5.造成後における宅地としての有効利用度
→宅地造成に要するのり面、道路、その他の公共潰地等によって、全面積に対する宅地としての有効利用面積の割合が定められるので、これについて近隣地域、周辺地域の地域要因の動向並びに当該宅地見込地の個別的要因に留意する。
□転換後・造成後の更地想定価格
転換後・造成後の更地について最有効使用を想定し、比準価格及び収益価格を関連づけることにより求める。
□通常の造成費相当額※建設業者の適正利潤を含む。
仮設工事、土木工事(切土、盛土、整地、埋立等)、擁壁工事、道路工事、給排水工事、公共空地工事(公園等)、現場経費、一般管理費、その他の工事費
□発注者が直接負担すべき通常の付帯費用
一般管理費、販売諸経費、広告宣伝費等
□その他 諸経費(金利等)
□熟成度修正
当該宅地見込地の近隣地域、その周辺地域が、社会的、経済的、行政的諸力の影響によって宅地地域化するのに要する時間及びその予測についての確実性に応じて、価格を割り引いて修正することにより行われる。
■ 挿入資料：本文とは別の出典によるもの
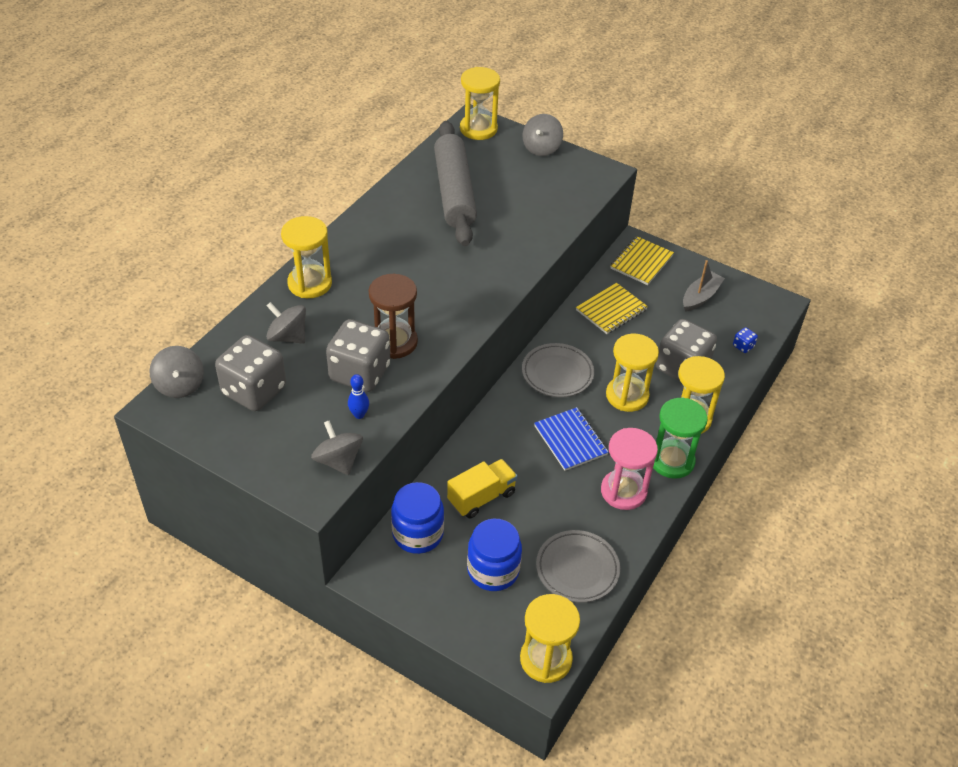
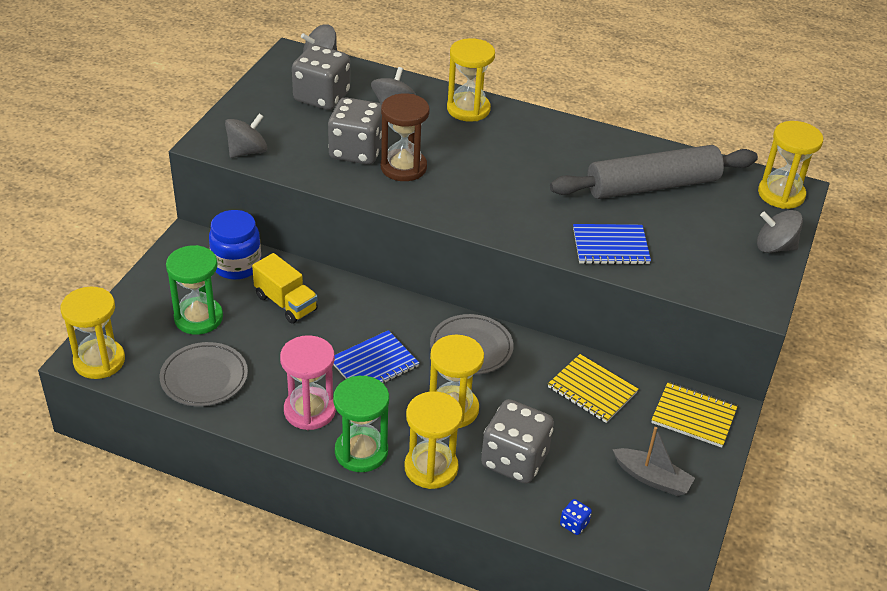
camera: 80 degrees right, 5 degrees down
blue bowling pin [348,374,369,419] -> none
blue jar [467,519,522,591] -> green hourglass [166,245,223,335]
none -> blue notebook [573,224,651,265]

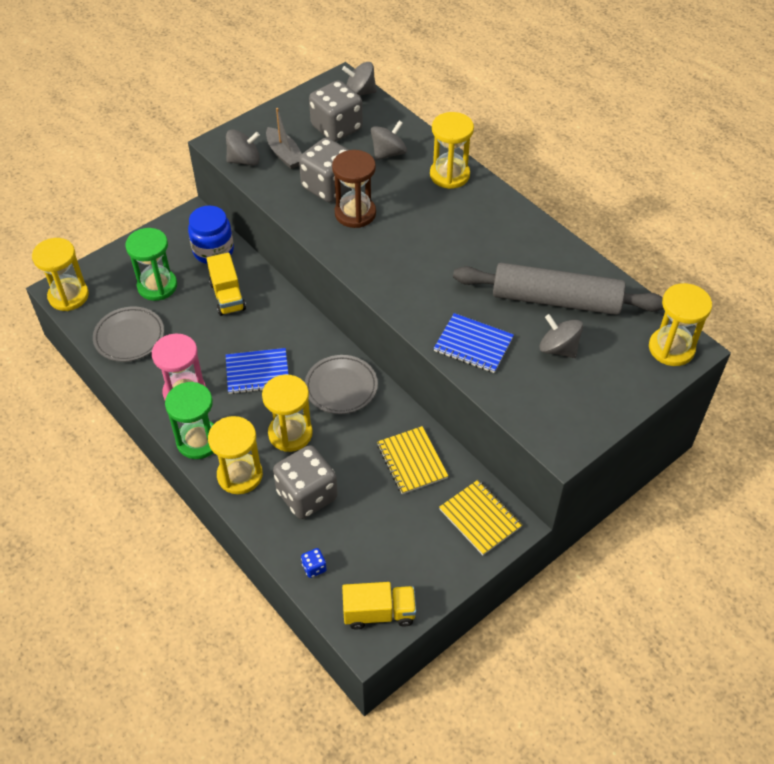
camera: 30 degrees right, 10 degrees up
grey boat [612,427,695,496] -> grey boat moved to [266,108,302,169]
grey spinning top [757,210,803,253] -> grey spinning top moved to [539,314,583,358]
none -> yellow truck [342,582,416,629]

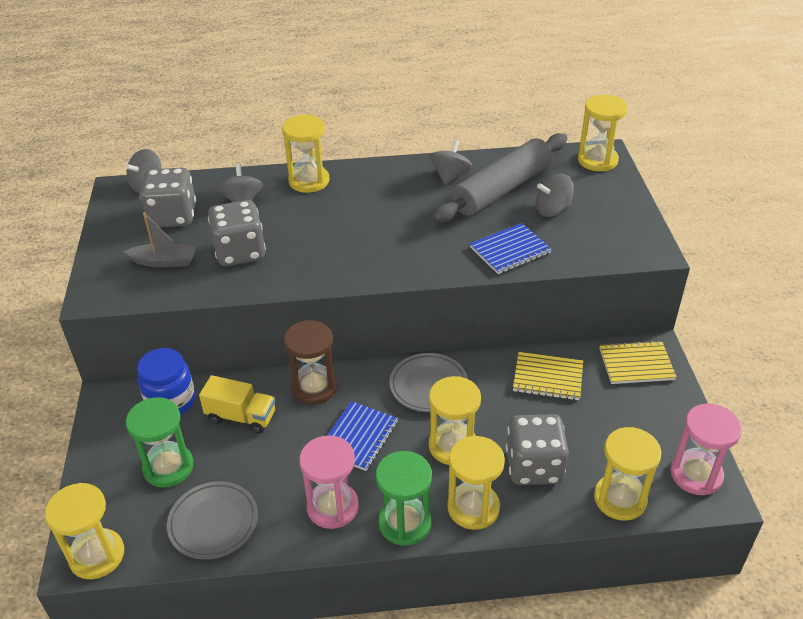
camera: 55 degrees left, 10 degrees down
grey spinning top [226,129,260,166] -> grey spinning top moved to [430,140,473,185]
blue dice [301,548,327,578] -> yellow hourglass [594,427,662,521]
brown hourglass [332,150,376,228] -> brown hourglass moved to [284,320,337,405]
yellow truck [342,582,416,629] -> pink hourglass [671,403,742,495]

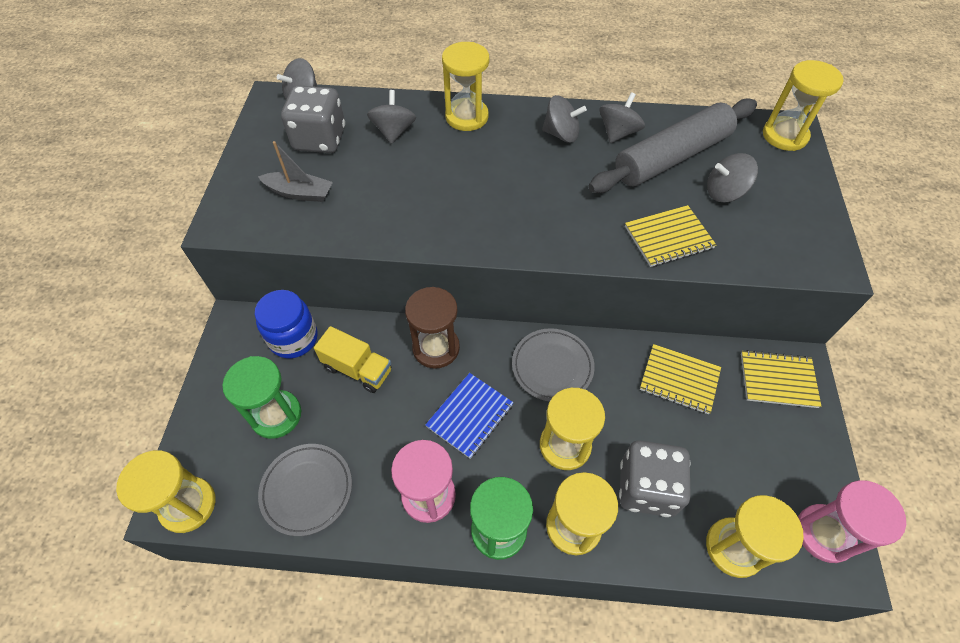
camera: 10 degrees right, 15 degrees up
grey dice [208,200,266,266] -> none
blue notebook [470,223,552,274] -> yellow notebook [625,205,716,267]
none -> grey spinning top [542,95,587,143]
また、熟成度の低い宅地見込地を鑑定評価する場合には、比準価格を標準とし、転換前の土地の種別(すなわち、農地又は林地)に基づく価格に宅地となる期待性を加味して得た価格を比較考量して決定するものとする。
□転換前価格(農地・林地)
比準価格を標準とし、収益価格を参考に、再調達減価把握可能な場合の積算価格を関連づけて決定。
□宅地見込地の比準価格と当該農地又は林地(山林)としての価格の開差が、宅地期待性を表現しているものと考えられるので、この開差について、前述の都市の外延的発展を促進する諸力の近隣地域に及ぼす影響度、その他5項目に着目して分析検討を行うことが必要であろう。
鑑定評価を行うためには、資料を豊富に収集し、それらを比較検討することが大切です。
鑑定評価書の内容は、実質的に不動産鑑定士が自己の専門的学識と経験に基づいた判断と意見を表明するものです。